Pendant les premiers jours avec mon fils aîné, mes pensées étaient très sombres. J’avais le sentiment que je n’avais pas d’amour à lui offrir , ni à m’offrir à moi-même. Je ne voulais pas reconnaître que j’avais vécu un accouchement traumatique, ainsi, je n’ai jamais parlé de ce qu’il s’était passé pas même avec mon mari. Mais cela ne m’a pas empêché de faire une dépression du postpartum. J’avais encore plus honte et ce sentiment de honte a marqué en grande partie ma maternité. J’avais souvent des pensées suicidaires pendant que j’allaitais mon fils et c’était très effrayant.
Le seul moyen pour moi de survivre était de faire comme si rien de tout cela avait eu lieu et d’utiliser un moyen de faire face appelé dissociation. C’était comme si un épais brouillard couvrait mes sombres pensées, et je pouvais prétendre que j’allais bien. Ce brouillard a perduré tout le long de ma deuxième grossesse et la naissance de mon deuxième enfant, puis j’ai commencé à oublier de nombreux détails de mon premier accouchement et de la période de postpartum.
Jusqu’à ce que nous déménagions et là, un flot de souvenirs m’a envahi. C’était très choquant de me remémorer toutes ses choses horribles que j’avais vécues pour la naissance de mon premier fils. Je me suis rendue compte que nous pouvions enfouir nos traumatismes. Peu importe la durée, ils finiront par ressortir et parfois au moment où l’on s’y attend le moins.
Le début de ma guérison a commencé lorsque j’ai demandé à mon mari de me raconter notre histoire de la naissance de notre fils. Je voulais qu’il me partage tous les détails que j’avais oubliés et que je ne voulais pas entendre jusqu’à là.
Quand j’ai su mon histoire, j’ai commencé à tout écrire. La rédaction est une de mes passions et c’est un moyen pour moi de comprendre mes émotions.
Je me suis autorisée à faire le deuil de la naissance parfaite et à pleurer. J’ai fait appel à un thérapeute et j’ai demandé des soins énergétiques pour m’aider davantage.
Grâce à l’EMDR, l’hypnose et la rédaction j’ai réussi à guérir de toutes les souffrances causées par le vécu de mon premier accouchement.
Aujourd’hui, huit ans plus tard, je suis toujours émue lorsqu’on parle de naissance mais je suis capable de voir à quel point j’ai grandi grâce à mon expérience et je suis en paix avec mon vécu. Je sais maintenant que notre expérience périnatale ne nous définit pas en tant que femme et mère.

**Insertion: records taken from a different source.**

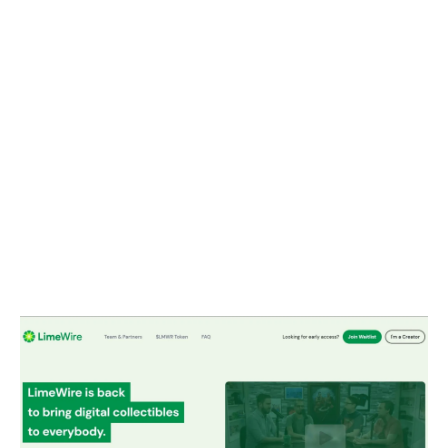
Companies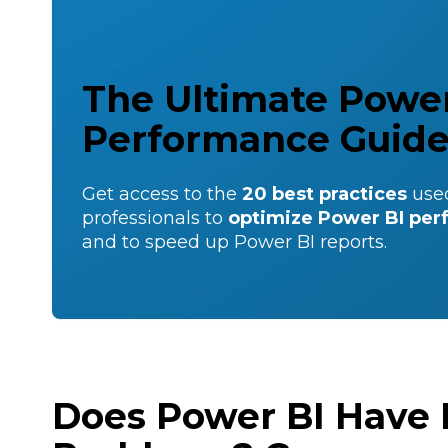
The Ultimate Power
Performance Guid
Get access to the
20 best practices
use
professionals to
optimize Power BI pe
and to speed up Power BI reports.
Does Power BI Have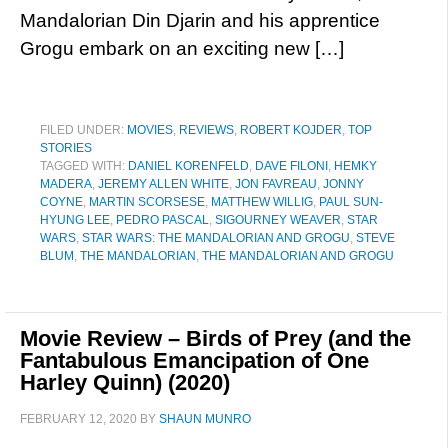
Mandalorian Din Djarin and his apprentice
Grogu embark on an exciting new […]
FILED UNDER:
MOVIES
,
REVIEWS
,
ROBERT KOJDER
,
TOP
STORIES
TAGGED WITH:
DANIEL KORENFELD
,
DAVE FILONI
,
HEMKY
MADERA
,
JEREMY ALLEN WHITE
,
JON FAVREAU
,
JONNY
COYNE
,
MARTIN SCORSESE
,
MATTHEW WILLIG
,
PAUL SUN-
HYUNG LEE
,
PEDRO PASCAL
,
SIGOURNEY WEAVER
,
STAR
WARS
,
STAR WARS: THE MANDALORIAN AND GROGU
,
STEVE
BLUM
,
THE MANDALORIAN
,
THE MANDALORIAN AND GROGU
Movie Review – Birds of Prey (and the
Fantabulous Emancipation of One
Harley Quinn) (2020)
FEBRUARY 12, 2020
BY
SHAUN MUNRO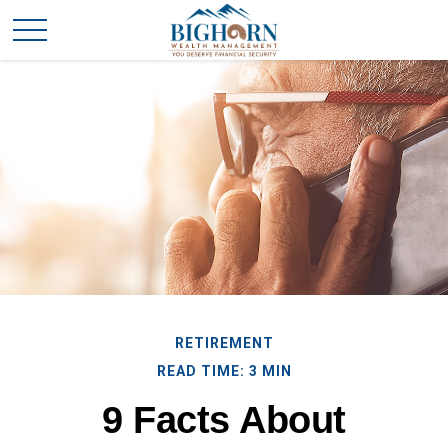
RETIREMENT
READ TIME: 3 MIN
9 Facts About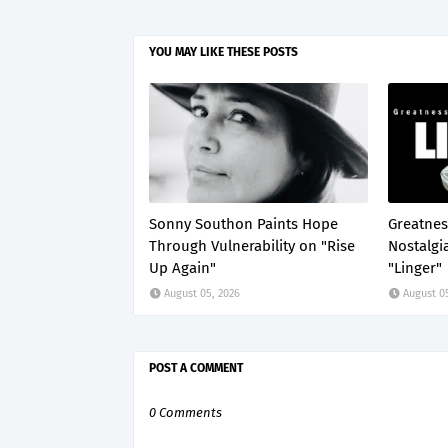
YOU MAY LIKE THESE POSTS
Sonny Southon Paints Hope
Greatnes
Through Vulnerability on "Rise
Nostalgi
Up Again"
"Linger"
August 05, 2026
August 0
POST A COMMENT
0 Comments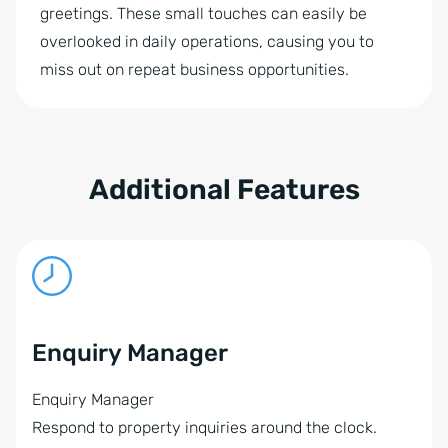
greetings. These small touches can easily be
overlooked in daily operations, causing you to
miss out on repeat business opportunities.
Additional Features
Enquiry Manager
Enquiry Manager
Respond to property inquiries around the clock.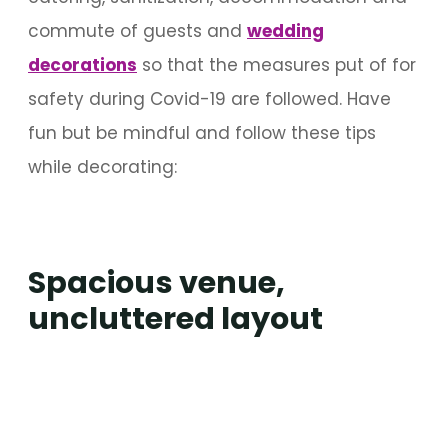
commute of guests and
wedding
decorations
so that the measures put of for
safety during Covid-19 are followed. Have
fun but be mindful and follow these tips
while decorating:
Spacious venue,
uncluttered layout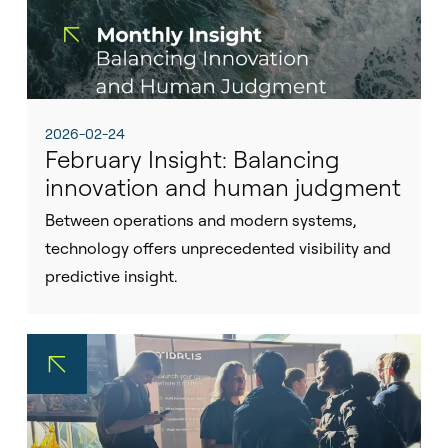
2026-02-24
February Insight: Balancing
innovation and human judgment
Between operations and modern systems,
technology offers unprecedented visibility and
predictive insight.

Simplement parce que l’accouchement ne s’est pas déroulé comme prévu ne signifie pas que nous avons échoué et il n’y a rien à compenser. Nous sommes mères, quoi qu’il en soit. Cela peut prendre du temps, de se rendre compte que ce rôle est réel mais peu importe l’accouchement nous pouvons être fières d’être appelées maman. Parce que c’est l’unique définition de nous pour nos bébés.